Emmaus supports formerly homeless people [known as Companions] by giving them a home, meaningful work in a social enterprise and an opportunity to get themselves back on their feet again. For many people who experience homelessness, one of the biggest obstacles they must overcome is a loss of self-esteem. Emmaus provides an opportunity to regain this, with a chance to make a real contribution to their community.
Emmaus communities are not hostels; they provide a home for as long as someone needs it. For many, this support and stability is like the family they don’t have, providing a safe environment in which to settle and re-build their lives. Often this is an opportunity to overcome issues such as addiction, get support with mental health issues or rebuild relationships with estranged family.

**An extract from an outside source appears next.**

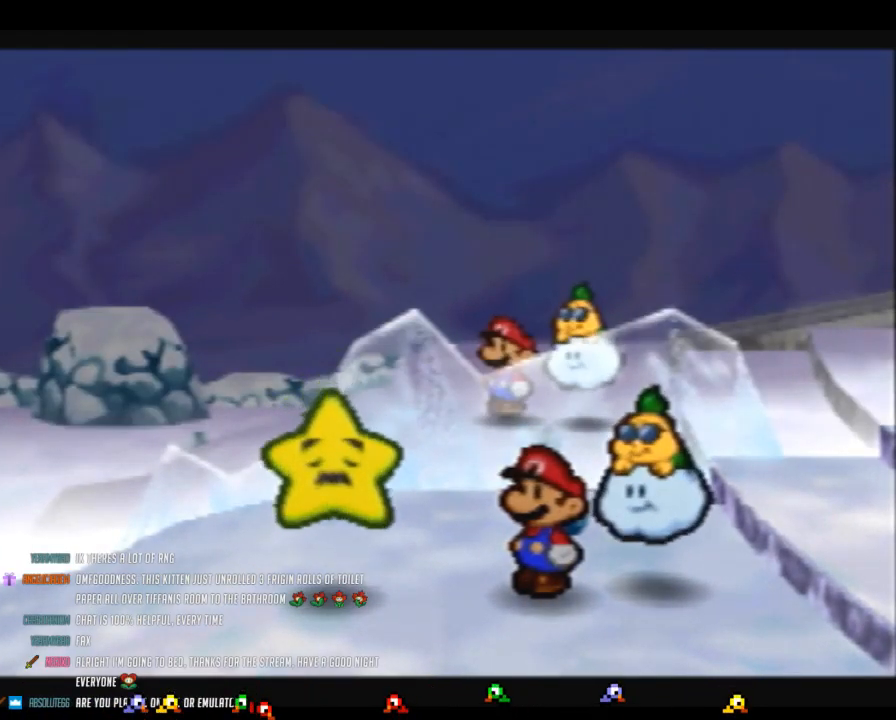
{"buttons": ["B"], "left_stick": "center", "events": []}
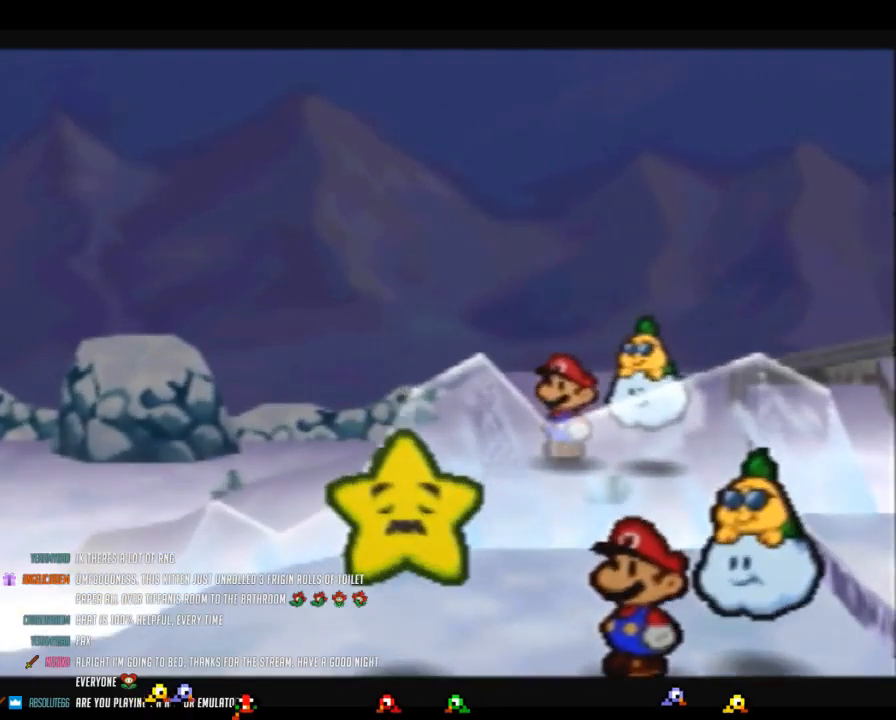
{"buttons": ["B"], "left_stick": "center", "events": []}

Social enterprise is central to the Emmaus model as it provides meaningful work for companions but also generates funding to maintain communities. Companions living in Emmaus communities are expected to sign off all benefits, with the exception of housing benefit, which is used to help to support the charity. The rest of the funding that is needed is generated through social enterprise and fundraising.
Emmaus communities deliver a significant return on investment. Research shows that for every £1 invested in a community, there is an £11 social, environmental and economic return, with savings to the benefits bill, health services and a reduction in crime.

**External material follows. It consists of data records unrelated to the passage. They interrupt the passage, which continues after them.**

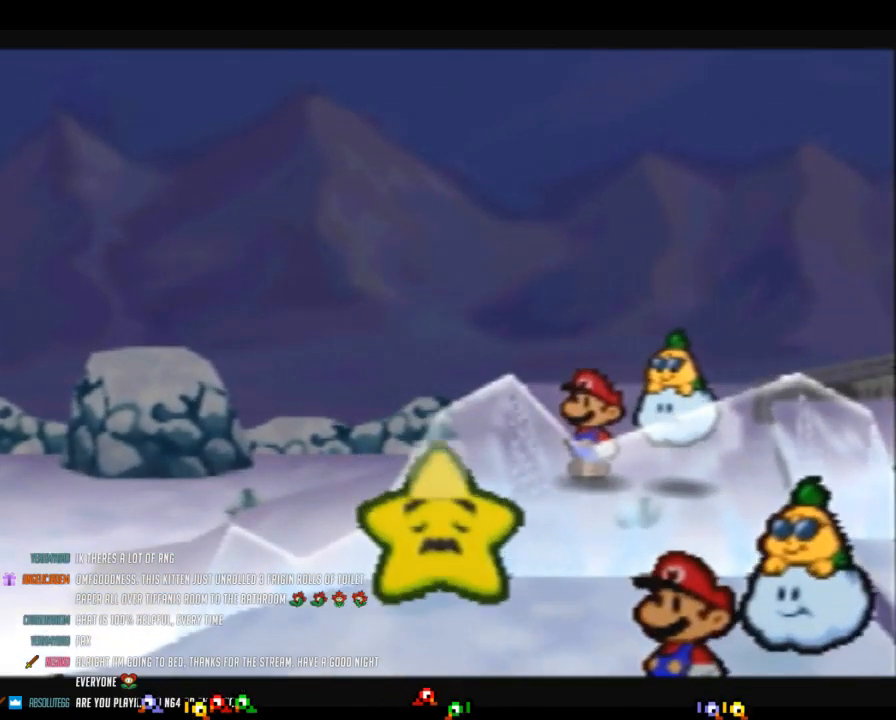
{"buttons": ["B"], "left_stick": "center", "events": []}
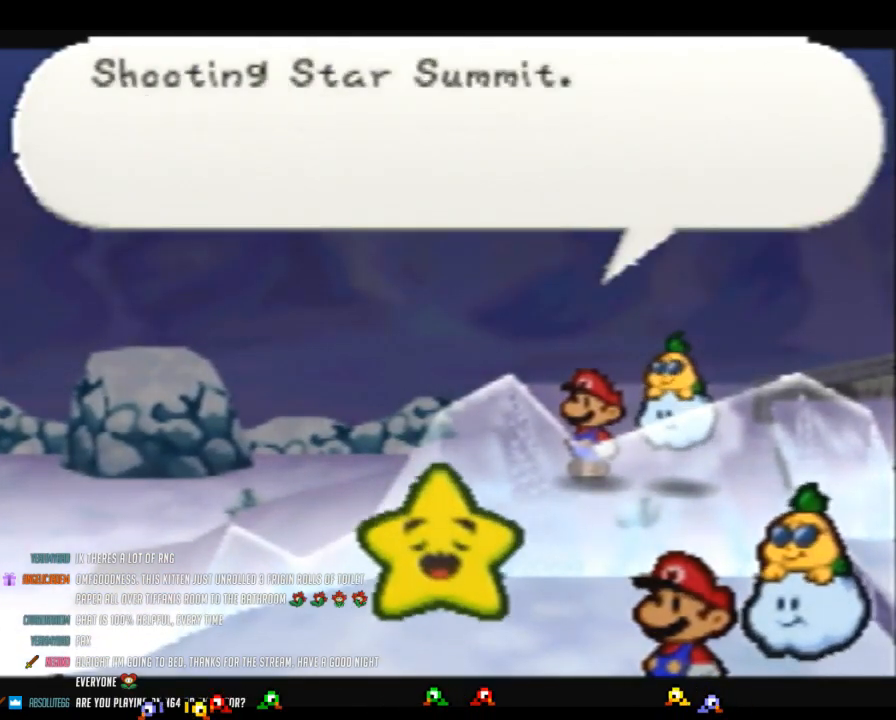
{"buttons": ["B"], "left_stick": "center", "events": []}
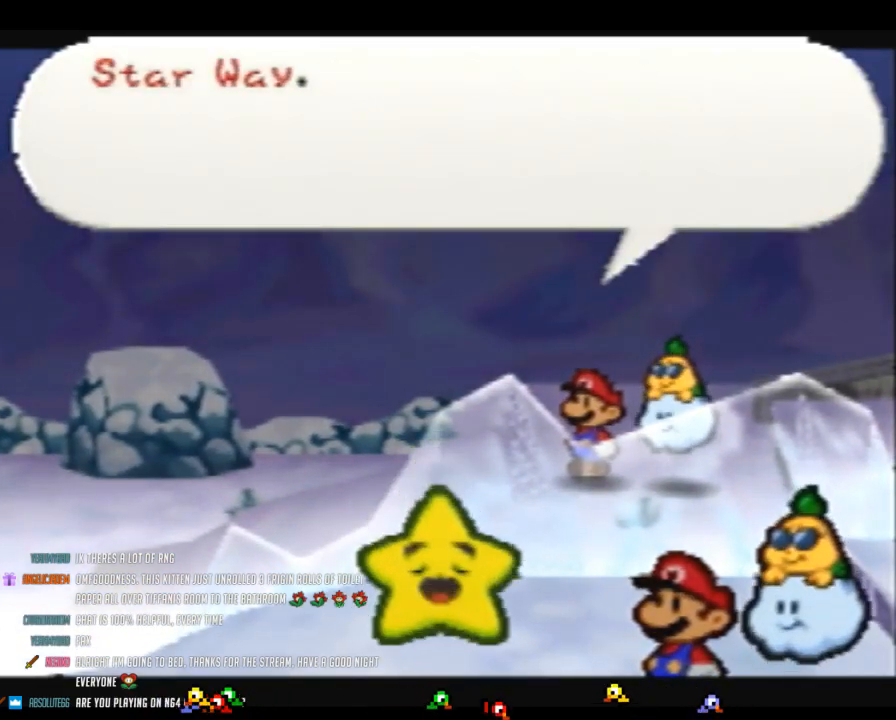
{"buttons": ["B"], "left_stick": "center", "events": []}
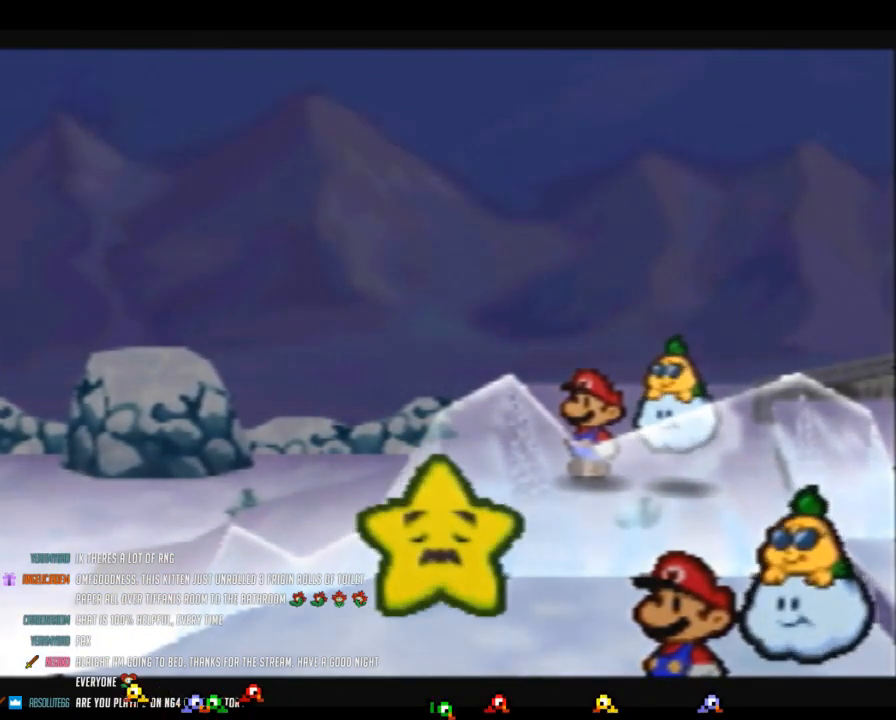
{"buttons": ["B"], "left_stick": "center", "events": []}
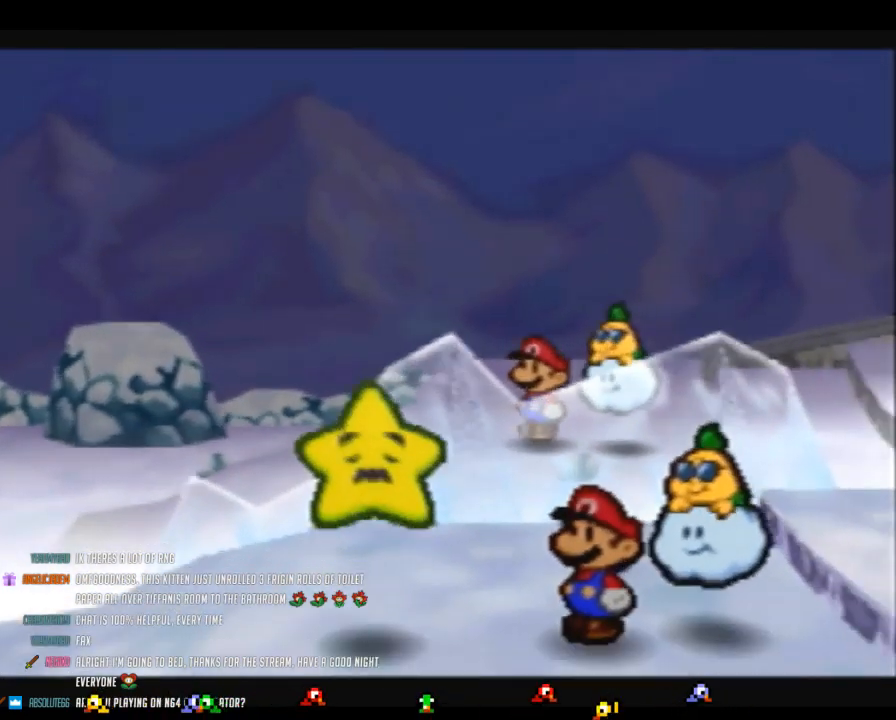
{"buttons": ["B"], "left_stick": "center", "events": []}
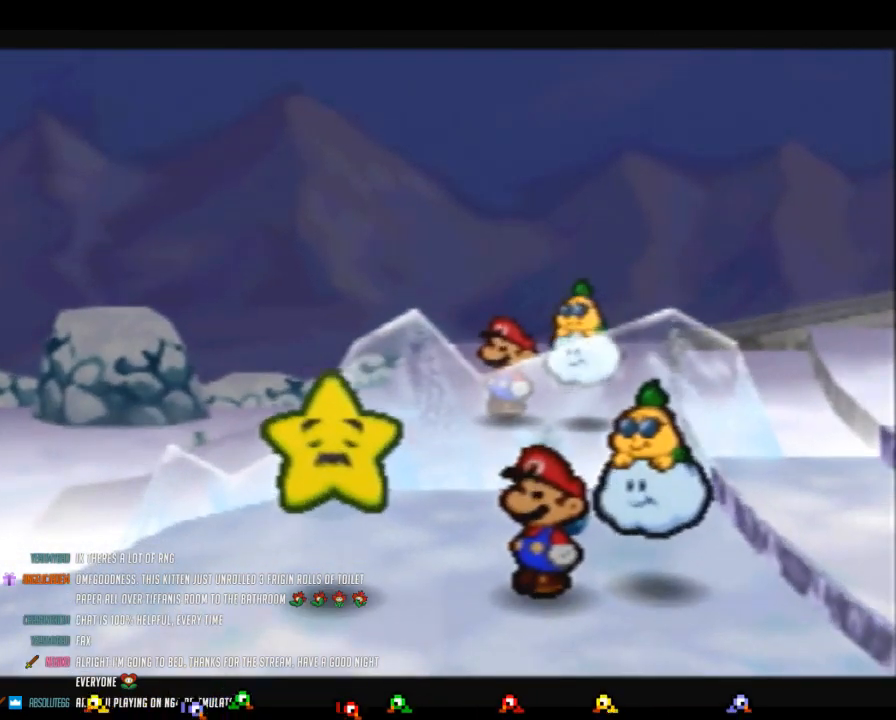
{"buttons": ["B"], "left_stick": "center", "events": []}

The first Emmaus community was founded in Paris, in 1949, by Father Henri-Antoine Grouès, better known as Abbé Pierre. He was an MP, Catholic priest and former member of the French Resistance who fought to provide homes for those who lived on the streets of Paris.
Since the first community opened in the UK in 1991, Emmaus has grown quickly. There are now 29 communities spread across the UK, with a further five groups currently working to establish new communities. The UK is now the largest Emmaus movement outside of France.
There are now more than 815 Emmaus companions living at communities stretching from Glasgow to Dover. Each one has at least one shop or social enterprise, with many running successful cafés, shops, gardening projects and removal companies.
The idea to set up Emmaus Oxford began in the mid-1990s when Jean Williams, an Oxford resident, wrote a letter to the Oxford Times making this suggestion, and the interest generated from this led to a local campaign group being formed. This eventually culminated in the success of the project, with Jean as a founding trustee.
In 1998, Emmaus Oxford became a registered charity, and in 2005 a local trust gifted some land, along with a successful planning application to build a residential unit for 24 formerly homeless people.
In 2007, we partnered with a housing association and in 2009 they completed the building work for us. We opened the doors for the first time to homeless people in March 2009 and added 4 more places in a semi-detached annex next door in 2012.
Emmaus Oxford currently provides accommodation and support to 28 ex-homeless men and women, based out of two properties in Cowley in Oxford. Companions have their own room and are supported by a team of Support Workers and have access to a counsellor. Companions take part in a wide range of training and personal development courses provided both internally and externally.